YOUR TASK
Search the listing below for the word "with" and copy each line that holds it.

INFORMATION SUPPLIED
↓

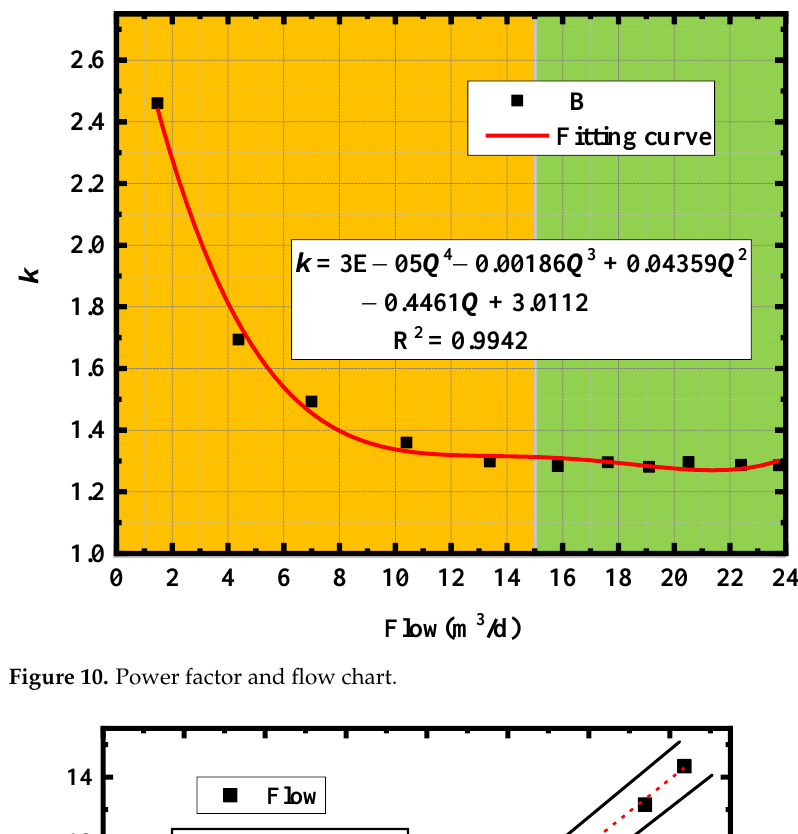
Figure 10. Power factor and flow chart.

↑
↓

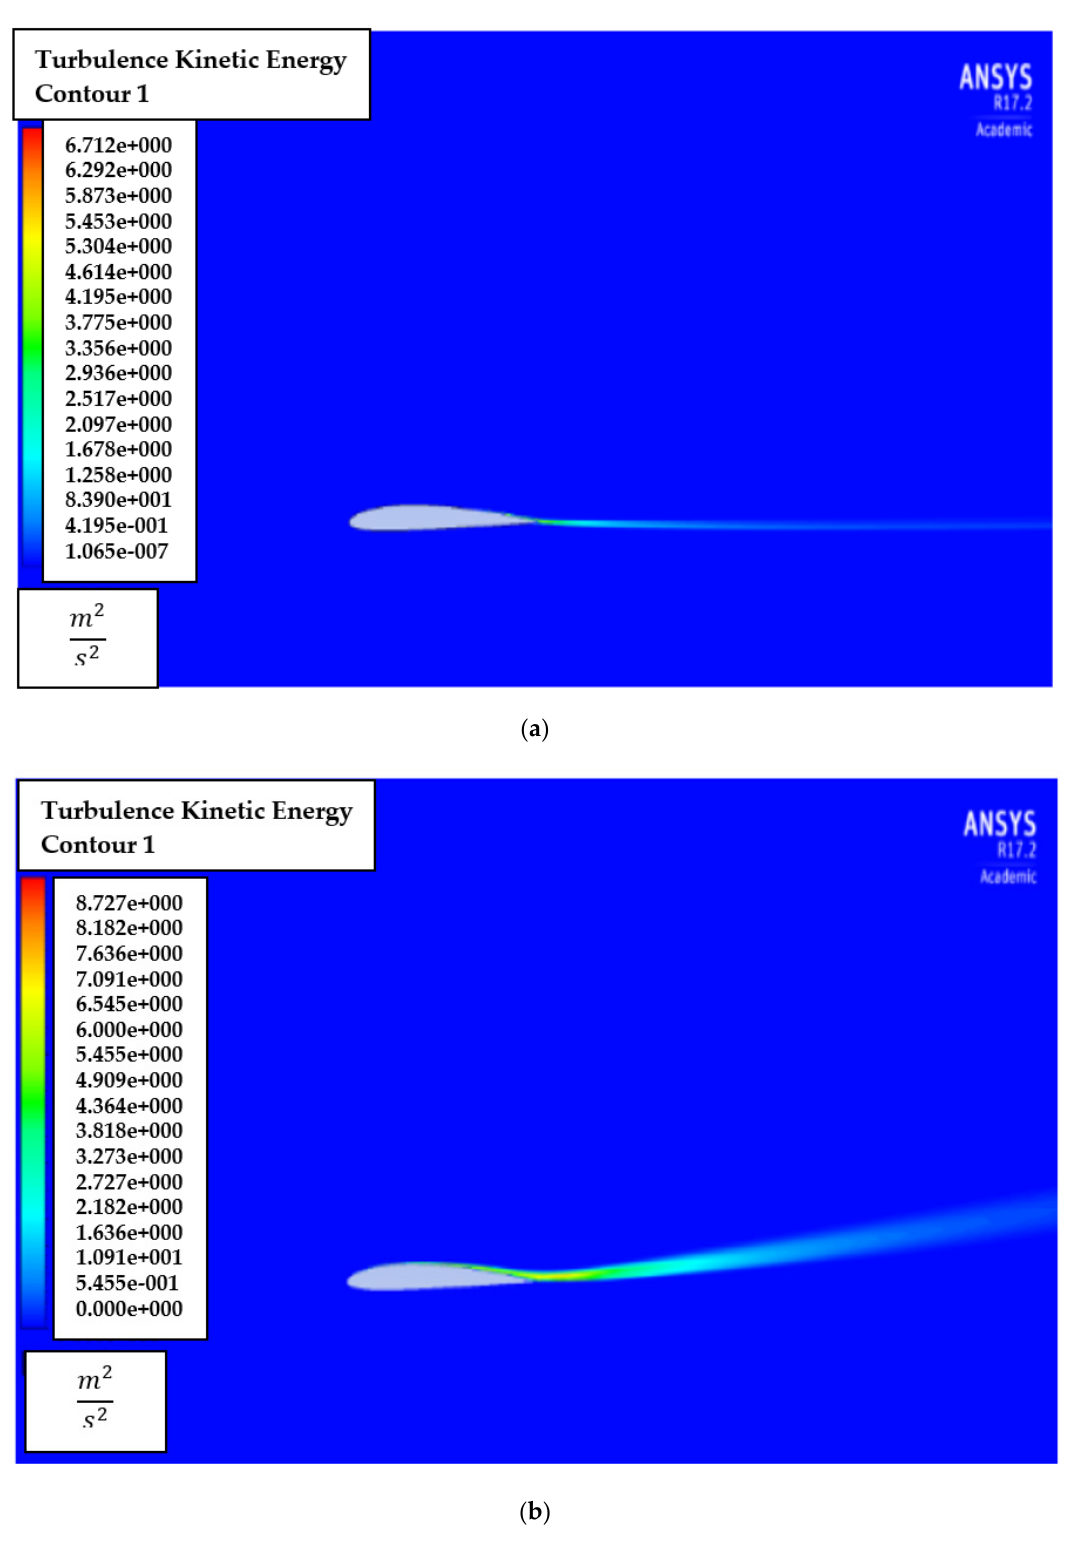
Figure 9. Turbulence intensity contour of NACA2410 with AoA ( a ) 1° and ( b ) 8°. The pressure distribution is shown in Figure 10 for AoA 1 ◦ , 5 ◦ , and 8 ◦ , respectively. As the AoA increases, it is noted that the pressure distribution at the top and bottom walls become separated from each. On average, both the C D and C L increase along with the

↑
↓

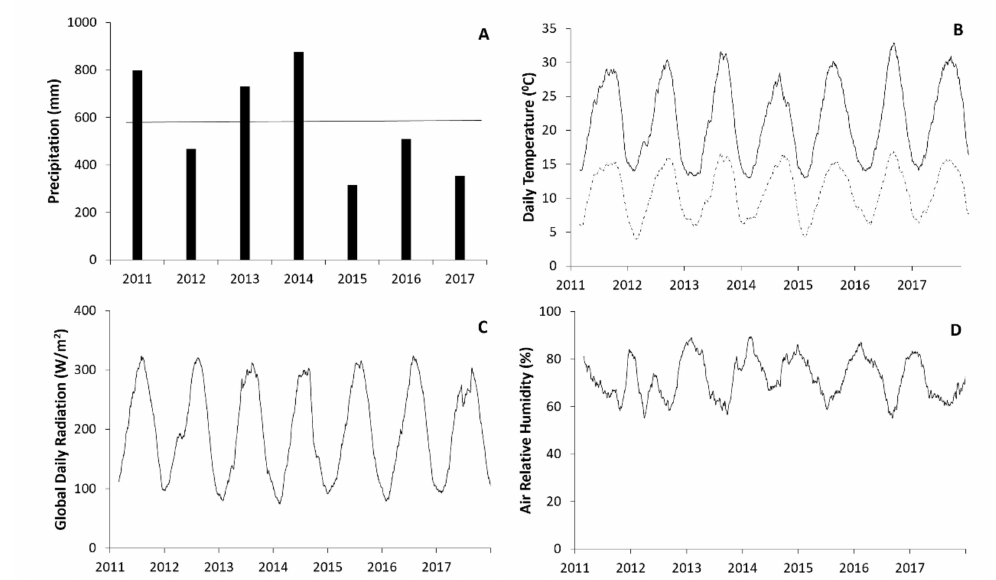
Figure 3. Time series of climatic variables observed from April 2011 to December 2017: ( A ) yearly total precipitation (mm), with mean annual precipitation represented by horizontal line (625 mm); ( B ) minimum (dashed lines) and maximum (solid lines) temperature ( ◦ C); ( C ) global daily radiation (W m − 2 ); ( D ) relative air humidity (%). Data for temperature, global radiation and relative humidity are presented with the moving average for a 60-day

↑

EXERCISE ANSWER
Figure 9. Turbulence intensity contour of NACA2410 with AoA ( a ) 1° and ( b ) 8°. The pressure distribution is shown in Figure 10 for AoA 1 ◦ , 5 ◦ , and 8 ◦ , respectively. As the AoA increases, it is noted that the pressure distribution at the top and bottom walls become separated from each. On average, both the C D and C L increase along with the
Figure 3. Time series of climatic variables observed from April 2011 to December 2017: ( A ) yearly total precipitation (mm), with mean annual precipitation represented by horizontal line (625 mm); ( B ) minimum (dashed lines) and maximum (solid lines) temperature ( ◦ C); ( C ) global daily radiation (W m − 2 ); ( D ) relative air humidity (%). Data for temperature, global radiation and relative humidity are presented with the moving average for a 60-day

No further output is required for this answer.